• _EXERCISE BRIEF_: Please transcribe every one of the items below, character for character.

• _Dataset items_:

===

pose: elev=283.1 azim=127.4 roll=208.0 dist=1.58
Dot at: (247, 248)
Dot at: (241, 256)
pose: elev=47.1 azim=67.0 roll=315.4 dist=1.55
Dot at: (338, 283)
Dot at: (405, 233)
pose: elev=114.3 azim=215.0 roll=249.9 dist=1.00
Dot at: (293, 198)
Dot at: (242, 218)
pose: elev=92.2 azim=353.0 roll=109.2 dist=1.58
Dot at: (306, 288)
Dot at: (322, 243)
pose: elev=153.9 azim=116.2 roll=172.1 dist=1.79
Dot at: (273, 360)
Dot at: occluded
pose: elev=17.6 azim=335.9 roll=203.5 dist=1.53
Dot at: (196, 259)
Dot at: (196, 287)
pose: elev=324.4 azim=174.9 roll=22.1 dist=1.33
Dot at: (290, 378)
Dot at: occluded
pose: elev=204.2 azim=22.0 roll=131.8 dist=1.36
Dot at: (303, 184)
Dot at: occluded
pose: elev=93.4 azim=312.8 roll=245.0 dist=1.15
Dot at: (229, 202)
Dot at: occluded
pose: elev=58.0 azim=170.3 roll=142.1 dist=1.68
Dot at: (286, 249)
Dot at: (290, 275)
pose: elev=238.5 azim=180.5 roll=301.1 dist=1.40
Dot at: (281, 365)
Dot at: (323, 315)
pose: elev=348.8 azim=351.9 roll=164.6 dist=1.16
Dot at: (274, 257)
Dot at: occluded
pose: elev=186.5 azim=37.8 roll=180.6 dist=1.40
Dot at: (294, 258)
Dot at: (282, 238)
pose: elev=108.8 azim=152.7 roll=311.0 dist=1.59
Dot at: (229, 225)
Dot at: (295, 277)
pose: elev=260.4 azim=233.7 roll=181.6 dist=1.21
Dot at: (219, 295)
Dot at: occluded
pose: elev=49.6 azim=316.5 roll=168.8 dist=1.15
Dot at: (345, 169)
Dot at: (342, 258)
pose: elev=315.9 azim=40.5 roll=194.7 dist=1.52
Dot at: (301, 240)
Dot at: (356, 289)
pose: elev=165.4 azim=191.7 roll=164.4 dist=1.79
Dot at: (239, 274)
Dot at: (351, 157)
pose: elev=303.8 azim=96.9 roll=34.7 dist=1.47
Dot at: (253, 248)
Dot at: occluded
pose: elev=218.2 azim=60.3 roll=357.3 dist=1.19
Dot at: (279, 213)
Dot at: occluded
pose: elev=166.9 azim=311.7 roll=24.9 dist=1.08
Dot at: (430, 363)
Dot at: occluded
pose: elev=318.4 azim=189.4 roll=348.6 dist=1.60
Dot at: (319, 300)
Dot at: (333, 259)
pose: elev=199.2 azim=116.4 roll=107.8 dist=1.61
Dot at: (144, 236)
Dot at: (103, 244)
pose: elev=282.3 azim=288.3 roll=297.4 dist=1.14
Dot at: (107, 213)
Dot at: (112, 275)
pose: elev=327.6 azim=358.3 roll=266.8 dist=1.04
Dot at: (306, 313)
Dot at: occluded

===

• _SOLUTION TO THE EXERCISE_:
pose: elev=283.1 azim=127.4 roll=208.0 dist=1.58
Dot at: (247, 248)
Dot at: (241, 256)
pose: elev=47.1 azim=67.0 roll=315.4 dist=1.55
Dot at: (338, 283)
Dot at: (405, 233)
pose: elev=114.3 azim=215.0 roll=249.9 dist=1.00
Dot at: (293, 198)
Dot at: (242, 218)
pose: elev=92.2 azim=353.0 roll=109.2 dist=1.58
Dot at: (306, 288)
Dot at: (322, 243)
pose: elev=153.9 azim=116.2 roll=172.1 dist=1.79
Dot at: (273, 360)
Dot at: occluded
pose: elev=17.6 azim=335.9 roll=203.5 dist=1.53
Dot at: (196, 259)
Dot at: (196, 287)
pose: elev=324.4 azim=174.9 roll=22.1 dist=1.33
Dot at: (290, 378)
Dot at: occluded
pose: elev=204.2 azim=22.0 roll=131.8 dist=1.36
Dot at: (303, 184)
Dot at: occluded
pose: elev=93.4 azim=312.8 roll=245.0 dist=1.15
Dot at: (229, 202)
Dot at: occluded
pose: elev=58.0 azim=170.3 roll=142.1 dist=1.68
Dot at: (286, 249)
Dot at: (290, 275)
pose: elev=238.5 azim=180.5 roll=301.1 dist=1.40
Dot at: (281, 365)
Dot at: (323, 315)
pose: elev=348.8 azim=351.9 roll=164.6 dist=1.16
Dot at: (274, 257)
Dot at: occluded
pose: elev=186.5 azim=37.8 roll=180.6 dist=1.40
Dot at: (294, 258)
Dot at: (282, 238)
pose: elev=108.8 azim=152.7 roll=311.0 dist=1.59
Dot at: (229, 225)
Dot at: (295, 277)
pose: elev=260.4 azim=233.7 roll=181.6 dist=1.21
Dot at: (219, 295)
Dot at: occluded
pose: elev=49.6 azim=316.5 roll=168.8 dist=1.15
Dot at: (345, 169)
Dot at: (342, 258)
pose: elev=315.9 azim=40.5 roll=194.7 dist=1.52
Dot at: (301, 240)
Dot at: (356, 289)
pose: elev=165.4 azim=191.7 roll=164.4 dist=1.79
Dot at: (239, 274)
Dot at: (351, 157)
pose: elev=303.8 azim=96.9 roll=34.7 dist=1.47
Dot at: (253, 248)
Dot at: occluded
pose: elev=218.2 azim=60.3 roll=357.3 dist=1.19
Dot at: (279, 213)
Dot at: occluded
pose: elev=166.9 azim=311.7 roll=24.9 dist=1.08
Dot at: (430, 363)
Dot at: occluded
pose: elev=318.4 azim=189.4 roll=348.6 dist=1.60
Dot at: (319, 300)
Dot at: (333, 259)
pose: elev=199.2 azim=116.4 roll=107.8 dist=1.61
Dot at: (144, 236)
Dot at: (103, 244)
pose: elev=282.3 azim=288.3 roll=297.4 dist=1.14
Dot at: (107, 213)
Dot at: (112, 275)
pose: elev=327.6 azim=358.3 roll=266.8 dist=1.04
Dot at: (306, 313)
Dot at: occluded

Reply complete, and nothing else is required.